→ **AIM OF THE EXERCISE**: Nothing but the lines from the top of the data to the line holding "3: (562, 113, 0.73)" should be printed, word for word and both ends included; leave the pictures out.
###
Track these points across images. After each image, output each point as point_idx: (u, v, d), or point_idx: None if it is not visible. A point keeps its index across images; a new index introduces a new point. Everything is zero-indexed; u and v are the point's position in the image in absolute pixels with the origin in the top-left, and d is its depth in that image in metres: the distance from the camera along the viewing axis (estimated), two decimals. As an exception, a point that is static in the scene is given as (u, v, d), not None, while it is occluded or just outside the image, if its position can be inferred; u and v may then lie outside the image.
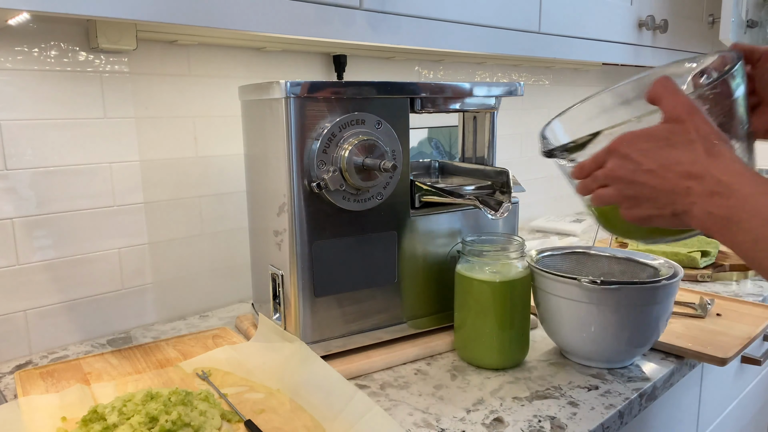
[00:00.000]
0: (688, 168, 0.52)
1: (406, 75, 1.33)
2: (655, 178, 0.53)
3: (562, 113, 0.73)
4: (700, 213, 0.51)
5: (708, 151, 0.52)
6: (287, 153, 0.75)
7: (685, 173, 0.52)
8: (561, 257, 0.92)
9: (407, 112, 0.83)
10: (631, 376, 0.80)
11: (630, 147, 0.55)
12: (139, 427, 0.62)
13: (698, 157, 0.52)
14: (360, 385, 0.77)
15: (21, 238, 0.87)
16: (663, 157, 0.53)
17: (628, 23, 1.32)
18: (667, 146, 0.53)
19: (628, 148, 0.55)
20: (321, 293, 0.80)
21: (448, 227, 0.89)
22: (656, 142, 0.54)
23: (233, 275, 1.11)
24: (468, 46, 1.00)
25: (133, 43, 0.90)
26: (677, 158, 0.53)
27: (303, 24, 0.78)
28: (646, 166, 0.54)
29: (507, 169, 0.88)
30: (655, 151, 0.54)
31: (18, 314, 0.88)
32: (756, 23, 1.64)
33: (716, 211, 0.50)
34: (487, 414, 0.71)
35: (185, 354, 0.86)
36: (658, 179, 0.53)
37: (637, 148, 0.54)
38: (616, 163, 0.56)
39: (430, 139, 1.40)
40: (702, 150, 0.52)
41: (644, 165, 0.54)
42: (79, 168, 0.91)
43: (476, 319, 0.81)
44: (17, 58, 0.84)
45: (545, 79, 1.72)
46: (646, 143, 0.54)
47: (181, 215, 1.03)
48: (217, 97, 1.04)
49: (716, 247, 1.27)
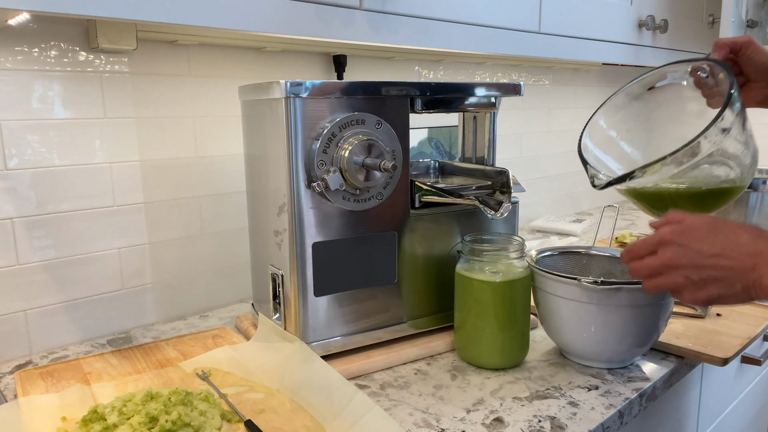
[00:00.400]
0: (748, 248, 0.58)
1: (406, 75, 1.33)
2: (722, 260, 0.59)
3: (586, 127, 0.79)
4: None
5: (755, 230, 0.60)
6: (287, 153, 0.75)
7: (748, 252, 0.58)
8: (561, 257, 0.92)
9: (407, 112, 0.83)
10: (631, 376, 0.80)
11: (684, 237, 0.61)
12: (139, 427, 0.62)
13: (752, 237, 0.59)
14: (360, 385, 0.77)
15: (21, 238, 0.87)
16: (722, 242, 0.60)
17: (628, 23, 1.32)
18: (719, 233, 0.60)
19: (683, 238, 0.61)
20: (321, 293, 0.80)
21: (448, 227, 0.89)
22: (707, 231, 0.61)
23: (233, 275, 1.11)
24: (468, 46, 1.00)
25: (133, 43, 0.90)
26: (735, 240, 0.59)
27: (303, 24, 0.78)
28: (709, 251, 0.60)
29: (507, 169, 0.88)
30: (712, 238, 0.60)
31: (18, 314, 0.88)
32: (756, 23, 1.64)
33: None
34: (487, 414, 0.71)
35: (185, 354, 0.86)
36: (725, 260, 0.59)
37: (692, 237, 0.61)
38: (676, 252, 0.61)
39: (430, 139, 1.40)
40: (750, 232, 0.60)
41: (707, 251, 0.60)
42: (79, 168, 0.91)
43: (476, 319, 0.81)
44: (17, 58, 0.84)
45: (545, 79, 1.72)
46: (699, 232, 0.61)
47: (181, 215, 1.03)
48: (217, 97, 1.04)
49: (716, 247, 1.27)
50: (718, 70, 0.73)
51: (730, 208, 1.47)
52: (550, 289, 0.81)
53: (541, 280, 0.82)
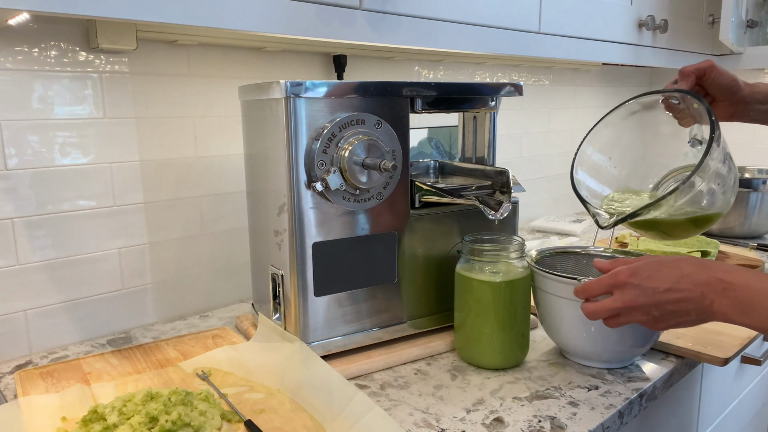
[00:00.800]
0: (694, 278, 0.63)
1: (406, 75, 1.33)
2: (675, 293, 0.64)
3: (575, 161, 0.88)
4: (720, 308, 0.62)
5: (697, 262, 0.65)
6: (287, 153, 0.75)
7: (695, 282, 0.63)
8: (561, 257, 0.92)
9: (407, 112, 0.83)
10: (631, 376, 0.80)
11: (637, 277, 0.66)
12: (139, 427, 0.62)
13: (695, 269, 0.64)
14: (360, 385, 0.77)
15: (21, 238, 0.87)
16: (670, 277, 0.64)
17: (628, 23, 1.32)
18: (666, 269, 0.65)
19: (636, 278, 0.66)
20: (321, 293, 0.80)
21: (448, 227, 0.89)
22: (656, 269, 0.66)
23: (233, 275, 1.11)
24: (468, 46, 1.00)
25: (133, 43, 0.90)
26: (681, 273, 0.64)
27: (303, 24, 0.78)
28: (662, 287, 0.64)
29: (507, 169, 0.88)
30: (662, 275, 0.65)
31: (18, 314, 0.88)
32: (756, 23, 1.64)
33: (731, 302, 0.61)
34: (487, 414, 0.71)
35: (185, 354, 0.86)
36: (678, 293, 0.64)
37: (644, 276, 0.66)
38: (632, 293, 0.66)
39: (430, 139, 1.40)
40: (692, 264, 0.65)
41: (660, 287, 0.64)
42: (79, 168, 0.91)
43: (476, 319, 0.81)
44: (17, 58, 0.84)
45: (545, 79, 1.72)
46: (648, 271, 0.66)
47: (181, 215, 1.03)
48: (217, 97, 1.04)
49: (716, 247, 1.27)
50: (690, 101, 0.78)
51: (731, 208, 1.47)
52: (550, 289, 0.81)
53: (541, 280, 0.82)
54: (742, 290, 0.60)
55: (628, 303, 0.66)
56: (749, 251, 1.36)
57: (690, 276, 0.64)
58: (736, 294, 0.61)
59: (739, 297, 0.61)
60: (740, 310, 0.61)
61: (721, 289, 0.62)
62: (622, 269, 0.67)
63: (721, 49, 1.68)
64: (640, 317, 0.67)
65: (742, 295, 0.60)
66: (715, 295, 0.62)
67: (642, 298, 0.65)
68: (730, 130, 0.87)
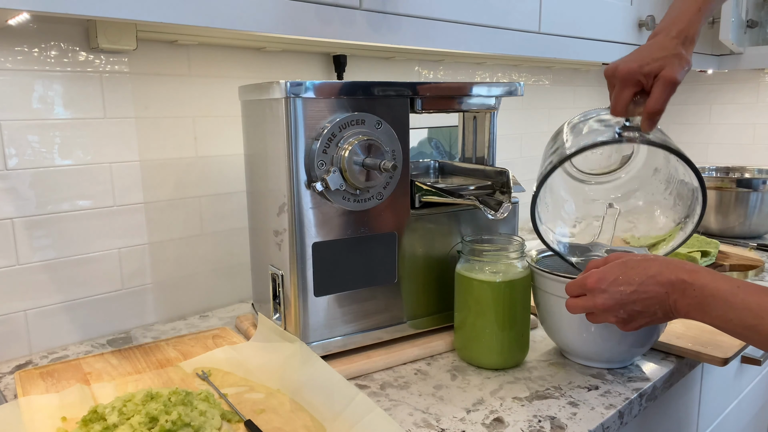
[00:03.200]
0: (659, 278, 0.66)
1: (406, 75, 1.33)
2: (640, 294, 0.67)
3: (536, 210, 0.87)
4: (683, 307, 0.65)
5: (663, 262, 0.67)
6: (287, 153, 0.75)
7: (659, 282, 0.66)
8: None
9: (407, 112, 0.83)
10: (631, 376, 0.80)
11: (604, 282, 0.69)
12: (139, 427, 0.62)
13: (659, 268, 0.66)
14: (360, 385, 0.77)
15: (21, 238, 0.87)
16: (636, 278, 0.67)
17: (628, 23, 1.32)
18: (631, 271, 0.68)
19: (603, 283, 0.69)
20: (321, 293, 0.80)
21: (448, 227, 0.89)
22: (622, 272, 0.68)
23: (233, 275, 1.11)
24: (468, 46, 1.00)
25: (133, 43, 0.90)
26: (646, 274, 0.67)
27: (303, 24, 0.78)
28: (628, 289, 0.67)
29: (507, 169, 0.88)
30: (627, 277, 0.68)
31: (18, 314, 0.88)
32: (756, 23, 1.64)
33: (692, 302, 0.64)
34: (487, 414, 0.71)
35: (185, 354, 0.86)
36: (643, 294, 0.66)
37: (611, 281, 0.68)
38: (601, 297, 0.69)
39: (430, 139, 1.40)
40: (658, 264, 0.67)
41: (626, 289, 0.67)
42: (79, 168, 0.91)
43: (476, 319, 0.81)
44: (17, 58, 0.84)
45: (545, 79, 1.72)
46: (614, 274, 0.68)
47: (181, 215, 1.03)
48: (217, 97, 1.04)
49: (716, 247, 1.27)
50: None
51: (731, 208, 1.47)
52: (550, 289, 0.81)
53: (541, 280, 0.82)
54: (699, 290, 0.63)
55: (599, 305, 0.69)
56: (749, 251, 1.36)
57: (655, 277, 0.66)
58: (695, 293, 0.64)
59: (697, 296, 0.63)
60: (699, 308, 0.64)
61: (682, 289, 0.64)
62: (592, 273, 0.70)
63: (721, 49, 1.68)
64: (610, 318, 0.70)
65: (699, 295, 0.63)
66: (678, 294, 0.65)
67: (610, 302, 0.68)
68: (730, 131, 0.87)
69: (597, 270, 0.71)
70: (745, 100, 1.91)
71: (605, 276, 0.69)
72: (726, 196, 1.47)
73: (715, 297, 0.63)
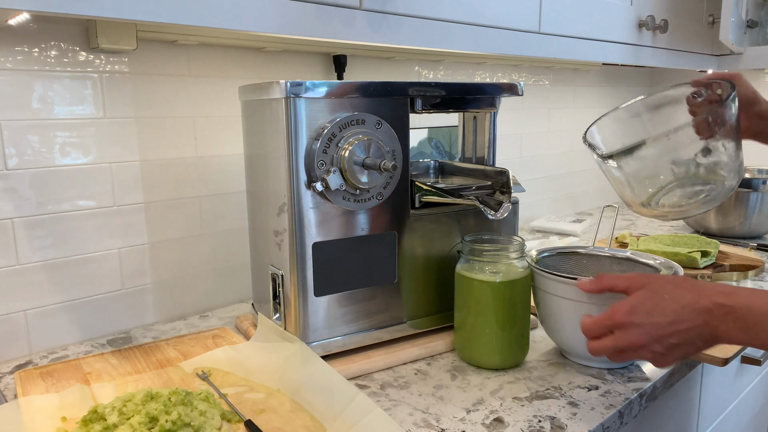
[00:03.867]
0: (695, 307, 0.61)
1: (406, 75, 1.33)
2: (678, 325, 0.62)
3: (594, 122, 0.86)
4: (724, 332, 0.61)
5: (692, 287, 0.63)
6: (287, 153, 0.75)
7: (696, 310, 0.61)
8: (561, 257, 0.92)
9: (407, 112, 0.83)
10: (631, 376, 0.80)
11: (637, 315, 0.63)
12: (139, 427, 0.62)
13: (694, 296, 0.62)
14: (360, 385, 0.77)
15: (21, 238, 0.87)
16: (671, 308, 0.62)
17: (628, 23, 1.32)
18: (664, 301, 0.63)
19: (636, 317, 0.63)
20: (321, 293, 0.80)
21: (448, 227, 0.89)
22: (654, 302, 0.63)
23: (233, 275, 1.11)
24: (468, 46, 1.00)
25: (133, 43, 0.90)
26: (681, 304, 0.62)
27: (303, 24, 0.78)
28: (664, 321, 0.62)
29: (507, 169, 0.88)
30: (661, 308, 0.62)
31: (18, 314, 0.88)
32: (756, 23, 1.64)
33: (736, 325, 0.60)
34: (487, 414, 0.71)
35: (185, 354, 0.86)
36: (680, 325, 0.62)
37: (644, 313, 0.63)
38: (634, 333, 0.63)
39: (430, 139, 1.40)
40: (690, 291, 0.63)
41: (661, 321, 0.62)
42: (79, 168, 0.91)
43: (476, 319, 0.81)
44: (17, 58, 0.84)
45: (545, 79, 1.72)
46: (647, 306, 0.63)
47: (181, 215, 1.03)
48: (217, 97, 1.04)
49: (716, 248, 1.27)
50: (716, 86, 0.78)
51: (731, 208, 1.47)
52: (550, 289, 0.81)
53: (541, 280, 0.82)
54: (743, 311, 0.60)
55: (632, 342, 0.63)
56: (749, 251, 1.36)
57: (690, 306, 0.62)
58: (737, 316, 0.60)
59: (741, 319, 0.60)
60: (744, 331, 0.60)
61: (723, 314, 0.60)
62: (621, 306, 0.65)
63: (721, 49, 1.68)
64: (646, 355, 0.64)
65: (744, 316, 0.60)
66: (718, 321, 0.61)
67: (645, 337, 0.63)
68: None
69: (625, 302, 0.65)
70: (745, 100, 1.91)
71: (638, 308, 0.63)
72: (726, 196, 1.47)
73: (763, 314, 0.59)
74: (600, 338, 0.66)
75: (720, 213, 1.49)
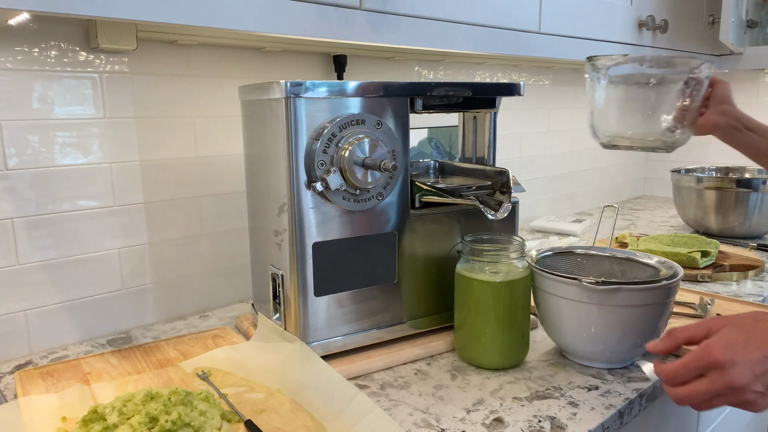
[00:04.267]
0: None
1: (406, 75, 1.33)
2: None
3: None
4: None
5: None
6: (287, 153, 0.75)
7: None
8: (561, 257, 0.92)
9: (407, 112, 0.83)
10: (631, 376, 0.80)
11: (732, 352, 0.57)
12: (139, 427, 0.62)
13: None
14: (360, 385, 0.77)
15: (21, 238, 0.87)
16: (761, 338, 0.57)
17: (628, 23, 1.32)
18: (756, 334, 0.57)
19: (731, 354, 0.57)
20: (321, 293, 0.80)
21: (448, 227, 0.89)
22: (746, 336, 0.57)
23: (233, 275, 1.11)
24: (468, 46, 1.00)
25: (133, 43, 0.90)
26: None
27: (303, 24, 0.78)
28: (760, 355, 0.56)
29: (507, 169, 0.88)
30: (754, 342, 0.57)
31: (18, 314, 0.88)
32: (756, 23, 1.64)
33: None
34: (487, 414, 0.71)
35: (185, 354, 0.86)
36: None
37: (738, 349, 0.57)
38: (732, 373, 0.56)
39: (430, 139, 1.40)
40: None
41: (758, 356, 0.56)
42: (79, 168, 0.91)
43: (476, 319, 0.81)
44: (17, 58, 0.84)
45: (545, 79, 1.72)
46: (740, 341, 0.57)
47: (181, 215, 1.03)
48: (217, 97, 1.04)
49: (716, 248, 1.27)
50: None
51: (731, 208, 1.47)
52: (550, 289, 0.81)
53: (541, 280, 0.82)
54: None
55: (730, 383, 0.56)
56: (749, 251, 1.36)
57: None
58: None
59: None
60: None
61: None
62: (716, 344, 0.57)
63: (721, 49, 1.68)
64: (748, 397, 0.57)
65: None
66: None
67: (745, 376, 0.55)
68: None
69: (718, 339, 0.58)
70: (745, 101, 1.91)
71: (729, 344, 0.57)
72: (726, 196, 1.47)
73: None
74: (688, 383, 0.59)
75: (720, 213, 1.49)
###
→ **SOLUTION BELOW**:
Track these points across images. After each image, output each point as point_idx: (u, v, d), or point_idx: None if it is not visible. A point keeps its index across images; a new index introduces a new point. Everything is zero-indexed; u and v are the point's position in the image in absolute pixels with the origin in the top-left, and d is its depth in that image in metres: the distance from the camera along the viewing axis (estimated), two decimals. As an exception, a point that is static in the scene is given as (u, v, d), not None, while it is occluded or just outside the image, if its position can be inferred; u and v may then lie outside the image.
[00:00.000]
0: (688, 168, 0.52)
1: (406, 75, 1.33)
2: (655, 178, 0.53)
3: (562, 113, 0.73)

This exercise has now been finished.